Page images and extracted text

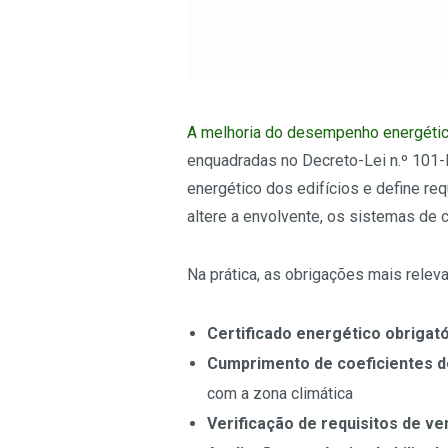
A melhoria do desempenho energétic
enquadradas no Decreto-Lei n.º 101-D
energético dos edifícios e define r
altere a envolvente, os sistemas de c
Na prática, as obrigações mais relev
Certificado energético obrigató
Cumprimento de coeficientes d
com a zona climática
Verificação de requisitos de ve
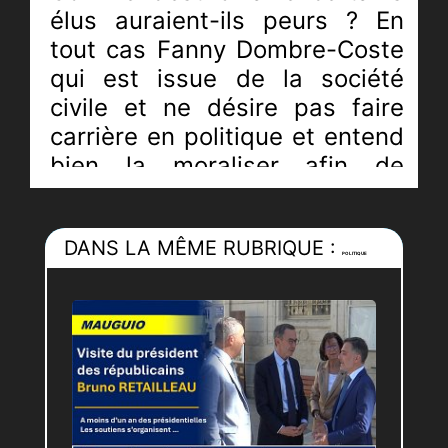
élus auraient-ils peurs ? En
tout cas Fanny Dombre-Coste
qui est issue de la société
civile et ne désire pas faire
carrière en politique et entend
bien la moraliser afin de
rendre les citoyens confiants
et fiers des élus qui les
DANS LA MÊME RUBRIQUE :
défendent.
POLITIQUE
Les casseroles ça suffit !!! Les
repris de justice qui
confondent l’argent public
avec leurs intérêts personnels
aussi.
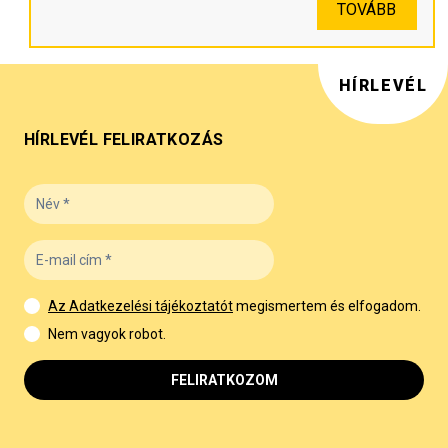
TOVÁBB
HÍRLEVÉL
HÍRLEVÉL FELIRATKOZÁS
Az Adatkezelési tájékoztatót
megismertem és elfogadom.
Nem vagyok robot.
FELIRATKOZOM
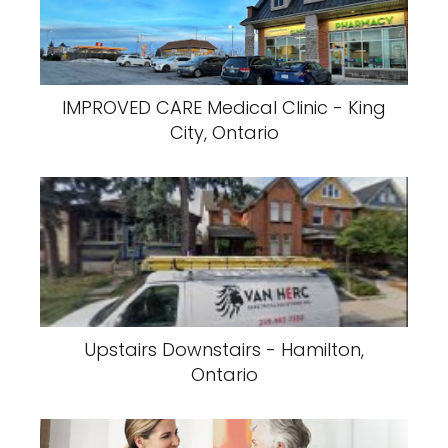
IMPROVED CARE Medical Clinic - King
City, Ontario
Upstairs Downstairs - Hamilton,
Ontario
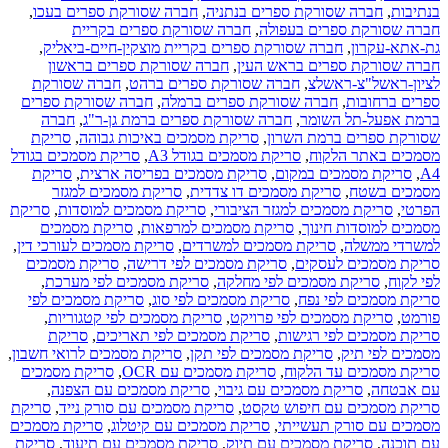
בנתיבות
,
חברה שסורקת ספרים בנתניה
,
חברה שסורקת ספרים בעכו
,
חברה שסורקת ספרים בעפולה
,
חברה שסורקת ספרים בקריית
גת-אתא-עקרון
,
חברה שסורקת ספרים בקריית מוצקין-חיים-ביאליק
,
חברה שסורקת ספרים בראש העין
,
חברה שסורקת ספרים בראשון
לציון-ראשל"צ-ראשלצ
,
חברה שסורקת ספרים ברהט
,
חברה שסורקת
ספרים ברחובות
,
חברה שסורקת ספרים ברמלה
,
חברה שסורקת ספרים
ברמת אפעל-תל השומר
,
חברה שסורקת ספרים ברמת גן-ר"ג
,
חברה
שסורקת ספרים ברמת השרון
,
סריקת מסמכים באיכות גבוהה
,
סריקת
מסמכים באתר הלקוח
,
סריקת מסמכים בגודל A3
,
סריקת מסמכים בגודל
A4
,
סריקת מסמכים במקום
,
סריקת מסמכים בפריסה ארצית
,
סריקת
מסמכים בשטח
,
סריקת מסמכים דו צדדית
,
סריקת מסמכים למגזר
הפרטי
,
סריקת מסמכים למגזר הציבורי
,
סריקת מסמכים למוסדות
,
סריקת
מסמכים למוסדות חינוך
,
סריקת מסמכים למרפאות
,
סריקת מסמכים
למשרדי ממשלה
,
סריקת מסמכים למשרדים
,
סריקת מסמכים לעורכי דין
,
סריקת מסמכים לעסקים
,
סריקת מסמכים לפי דרישה
,
סריקת מסמכים
לפי לקוח
,
סריקת מסמכים לפי מחלקה
,
סריקת מסמכים לפי מערכת
,
סריקת מסמכים לפי נפח
,
סריקת מסמכים לפי סוג
,
סריקת מסמכים לפי
פורמט
,
סריקת מסמכים לפי פרויקט
,
סריקת מסמכים לפי קטגוריות
,
סריקת מסמכים לפי רגישות
,
סריקת מסמכים לפי תאריכים
,
סריקת
מסמכים לפי תיק
,
סריקת מסמכים לפי תקן
,
סריקת מסמכים לרואי חשבון
,
סריקת מסמכים עד הלקוח
,
סריקת מסמכים עם OCR
,
סריקת מסמכים
עם אבטחה
,
סריקת מסמכים עם גיבוי
,
סריקת מסמכים עם הצפנה
,
סריקת מסמכים עם חיפוש טקסט
,
סריקת מסמכים עם סורק נייד
,
סריקת
מסמכים עם סורק תעשייתי
,
סריקת מסמכים עם קיטלוג
,
סריקת מסמכים
עם תוכנה
,
סריקת מסמכים עם תיוק
,
סריקת מסמכים עם תיעוד
,
סריקת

◆ Your assignment:
Show each line in the items above that contains the word "למוסדות".

◆ The answer:
סריקת מסמכים למוסדות
מסמכים למוסדות חינוך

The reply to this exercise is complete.